Perhaps unsurprisingly, the new law does not apply to the collection, storage, sharing, or use of biometric identifier information by government agencies, employees, or agents.

In addition, the law states that the disclosure required by Section 22-1202(a) does not apply to financial institutions, which include banks, trust companies, savings and loan associations, credit unions, securities brokers, and securities dealers but which does not include a commercial establishment whose primary business is the retail sale of goods and services to customers even if it provides limited financial services such as the issuance of credit cards or in-store financing to customers. (It should be noted that financial institutions are not exempt from the provisions of Section 22-1203, which by its terms is not limited to commercial establishments.)

The law also states that the Section 22-1202(a) disclosure requirement does not apply to commercial establishments that collect biometric identifier information through photographs or video recordings, if (i) the images or videos collected are not analyzed by software or applications that identify, or that assist with the identification of, individuals based on physiological or biological characteristics, and (ii) the images or video are not shared with, sold, or leased to third parties other than law enforcement agencies. So, for example, a store need not notify customers that it uses a closed-circuit television (CCTV) system unless it analyzes those recordings using software or applications within the meaning of the exclusion. By contrast, a store would have to provide notice to customers if it uses a facial recognition program to scan its customers, whether to identify shoplifters or for marketing, sales, or other purposes.


There are a number of steps that counsel should consider advising their New York City business clients to take to limit their potential liability under the city’s new biometric privacy law.

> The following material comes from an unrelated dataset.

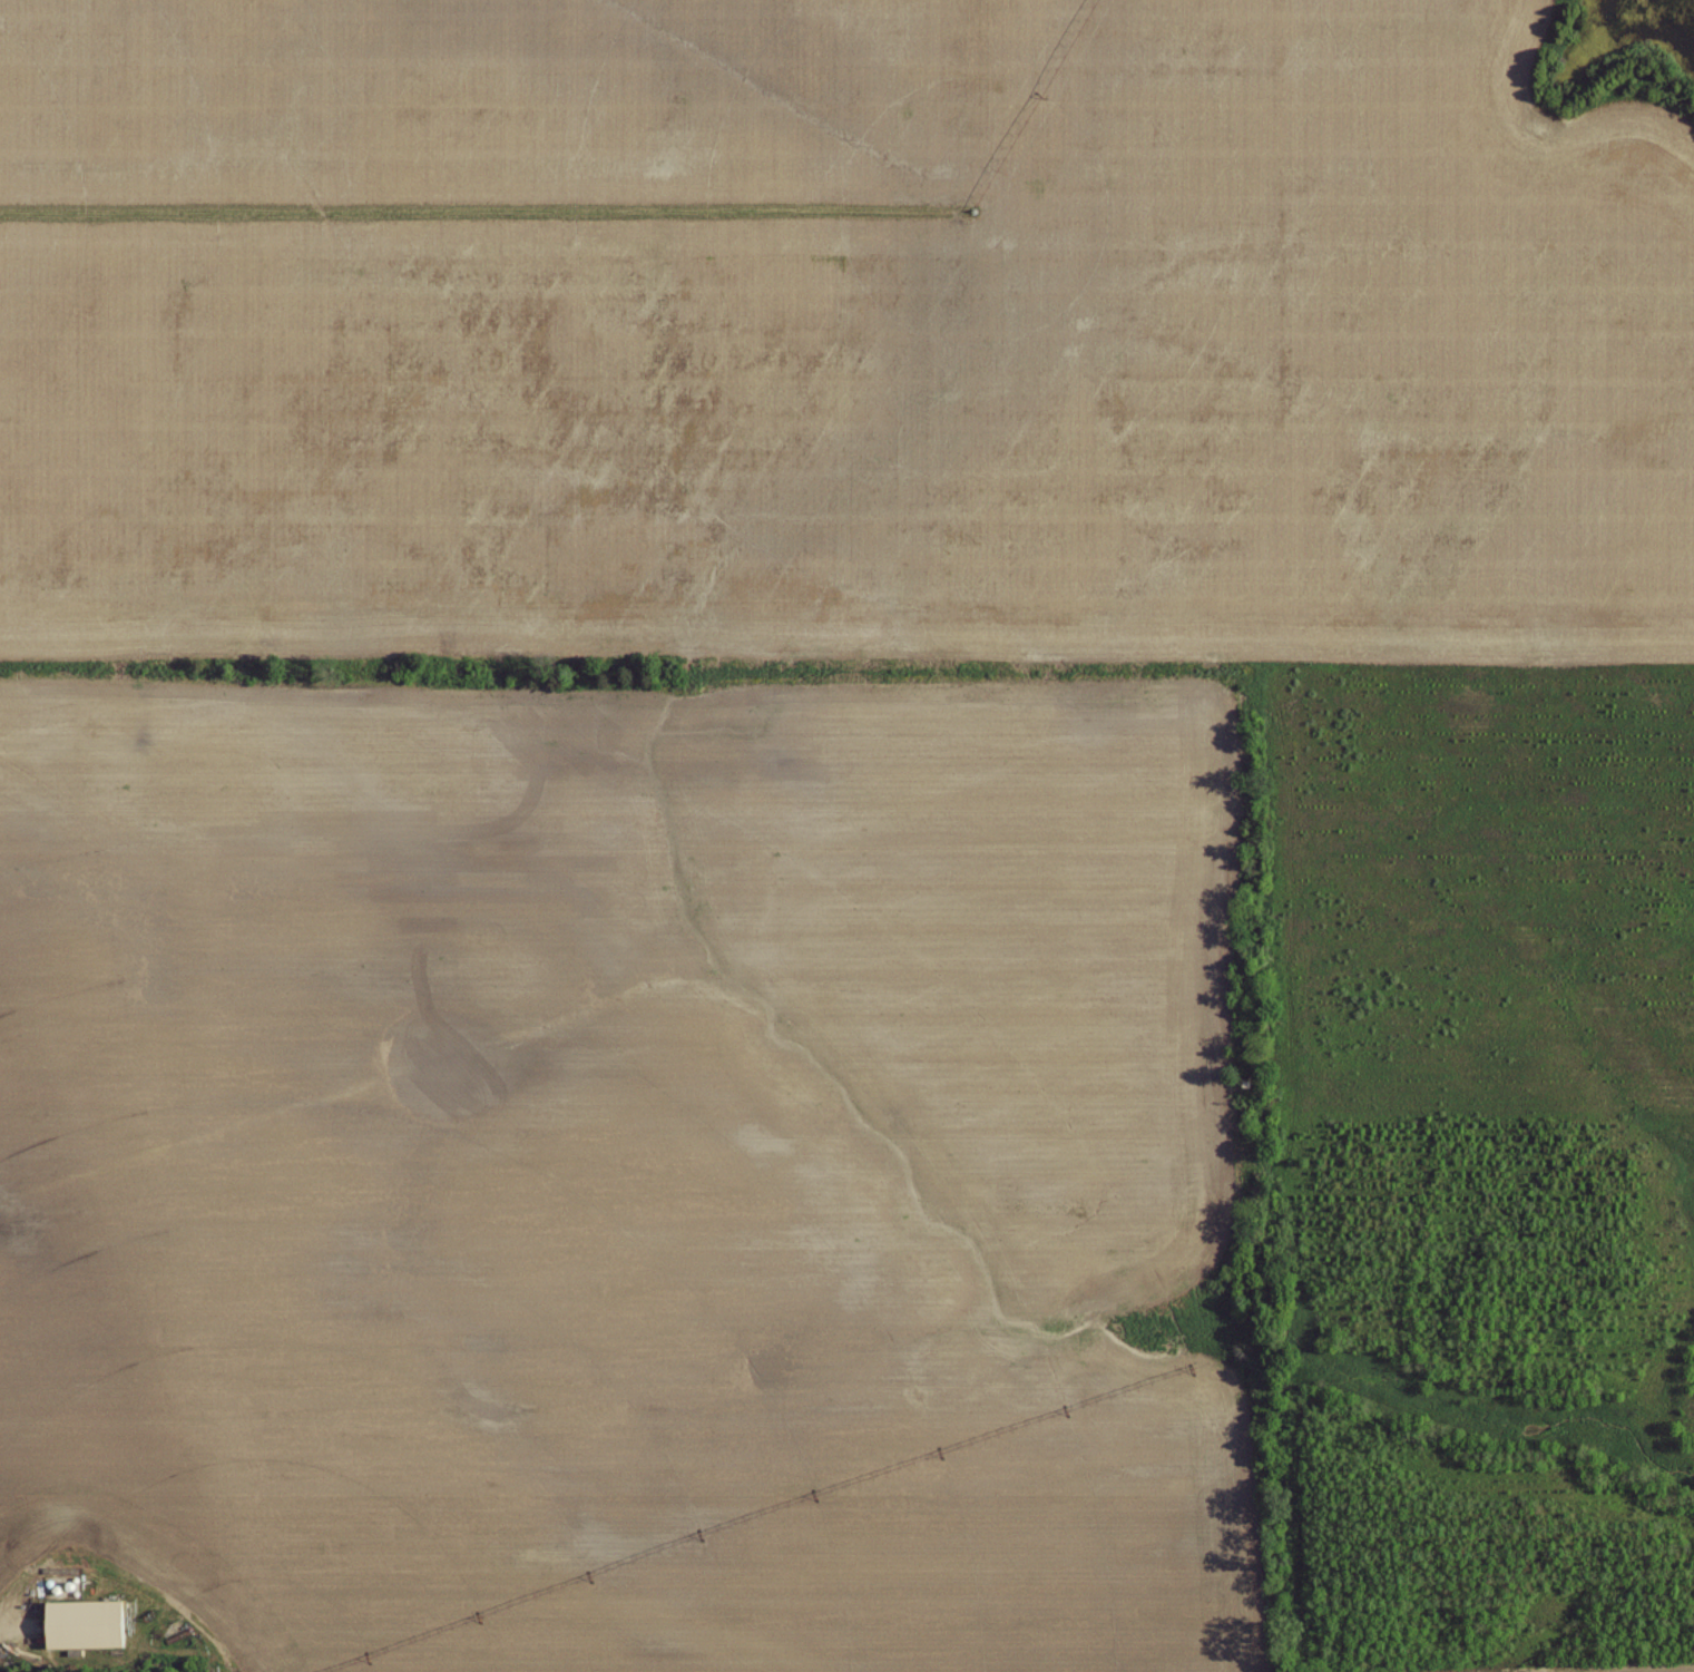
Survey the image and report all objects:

First, clients should decide whether they are commercial establishments within the meaning of the law. If so, they should determine if they collect biometric identifier information. Then, they should consider whether to post signs as provided by the law.

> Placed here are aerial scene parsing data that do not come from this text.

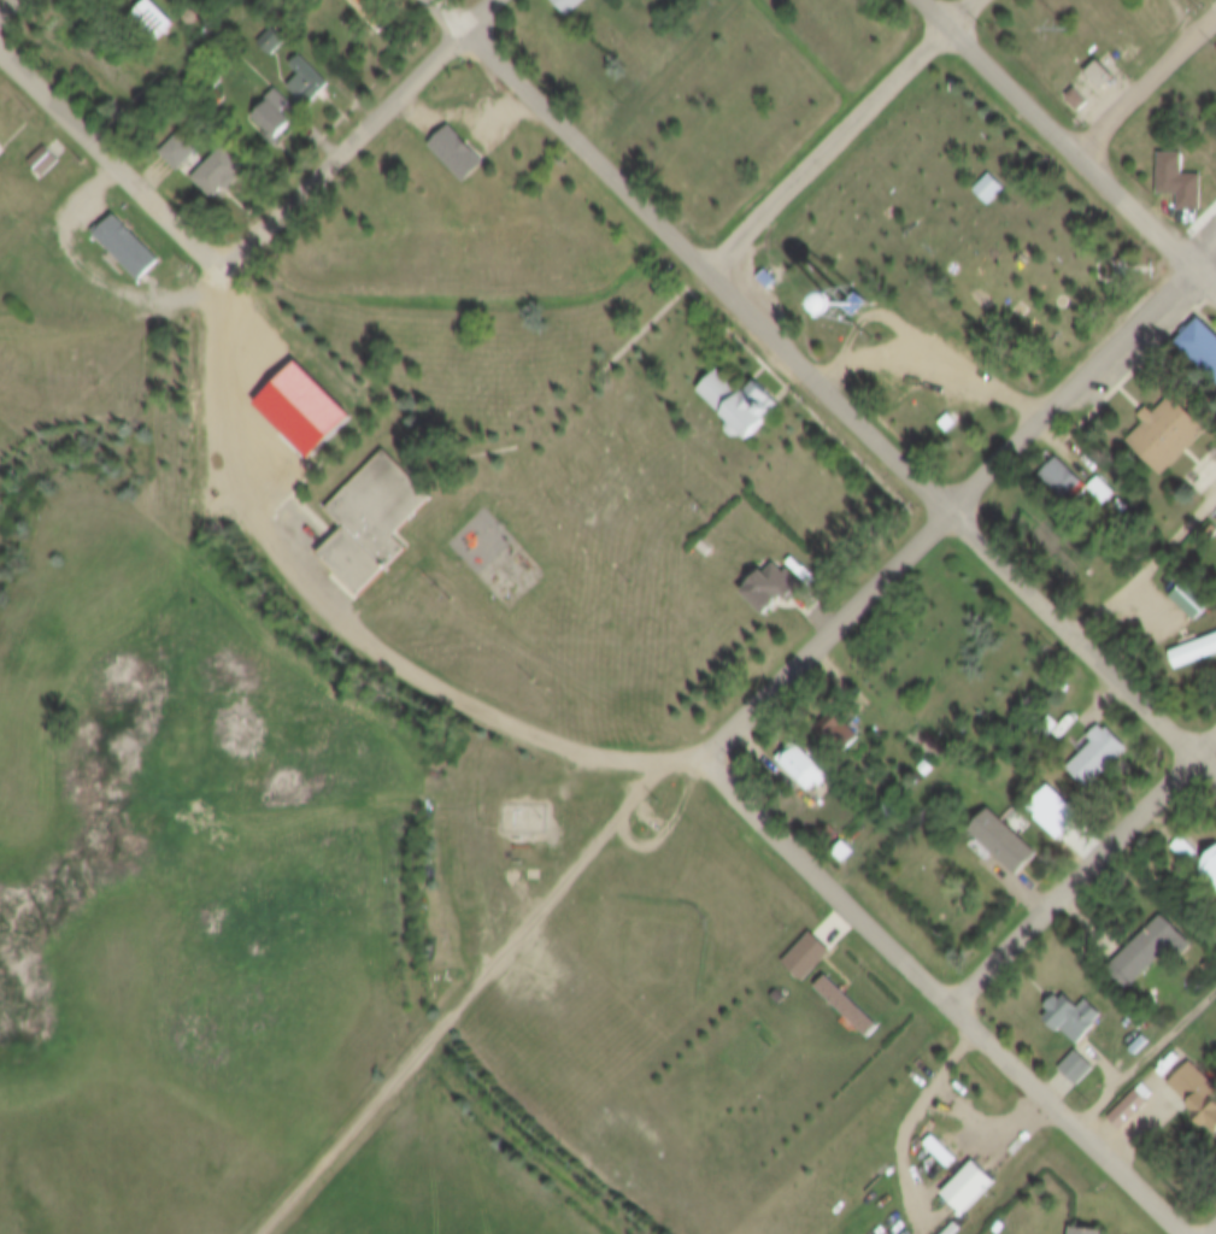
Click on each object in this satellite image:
building: (566, 5)
road: (487, 12)
road: (13, 13)
building: (369, 15)
building: (152, 21)
building: (269, 43)
building: (1101, 75)
building: (303, 80)
road: (1149, 95)
building: (1078, 101)
building: (275, 116)
road: (845, 137)
road: (1066, 147)
road: (351, 149)
building: (174, 153)
building: (460, 156)
building: (40, 163)
road: (113, 165)
building: (218, 174)
building: (1180, 181)
building: (990, 190)
building: (125, 248)
park: (946, 278)
building: (766, 280)
water tower: (853, 312)
building: (1202, 346)
road: (940, 363)
road: (827, 397)
building: (743, 405)
building: (948, 424)
building: (1169, 434)
building: (1061, 479)
building: (1101, 492)
road: (959, 513)
building: (374, 522)
building: (703, 549)
building: (774, 589)
building: (1194, 600)
road: (349, 630)
building: (1194, 653)
road: (1026, 703)
building: (1100, 757)
building: (804, 767)
building: (924, 770)
building: (1069, 811)
building: (1005, 843)
building: (1188, 851)
building: (1213, 861)
road: (1085, 878)
building: (1148, 951)
building: (808, 957)
road: (941, 999)
road: (475, 1002)
building: (848, 1010)
building: (1073, 1019)
road: (1148, 1067)
building: (1076, 1068)
building: (1198, 1091)
building: (1129, 1111)
building: (942, 1153)
building: (972, 1188)
building: (1089, 1231)

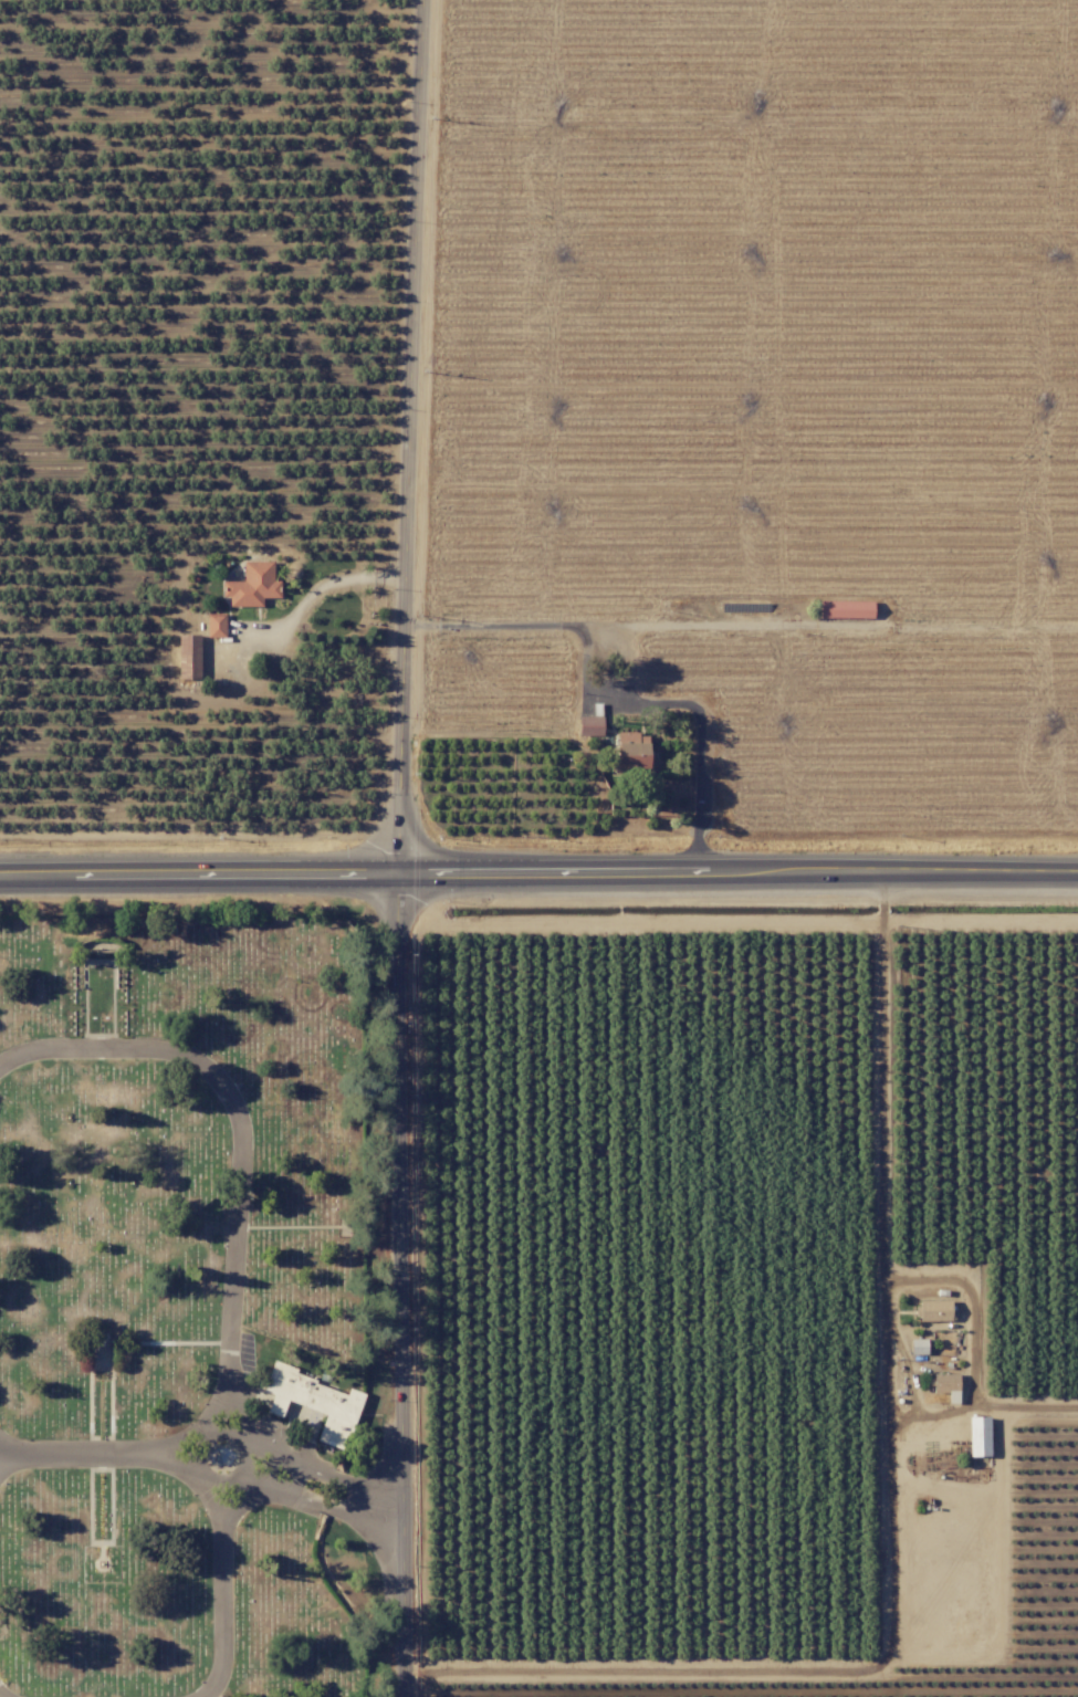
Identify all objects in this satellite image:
road: (408, 436)
road: (329, 582)
building: (252, 584)
building: (845, 608)
building: (215, 624)
building: (188, 655)
road: (601, 697)
building: (590, 725)
building: (631, 752)
road: (538, 873)
road: (242, 1142)
road: (398, 1285)
road: (888, 1299)
park: (196, 1302)
building: (933, 1309)
building: (918, 1345)
building: (946, 1384)
building: (312, 1401)
road: (189, 1425)
road: (203, 1425)
building: (978, 1435)
road: (237, 1437)
road: (246, 1437)
road: (279, 1449)
road: (121, 1455)
road: (300, 1475)
road: (198, 1478)
road: (249, 1480)
road: (352, 1482)
road: (277, 1490)
road: (348, 1512)
road: (219, 1587)
road: (4, 1694)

Companies also should make certain that they know how to reply to customer notices about potential breaches of the law’s signage provisions within 30 days.

Finally, it is important for all businesses in the city subject to Section 22-1203 of the new law to adopt policies prohibiting the sale or sharing of biometric identifier information.

If the experience under BIPA is any indication, we can expect to see plaintiffs begin to bring lawsuits under New York City’s new biometric privacy law against small, medium, and large enterprises operating in New York City in the very near future.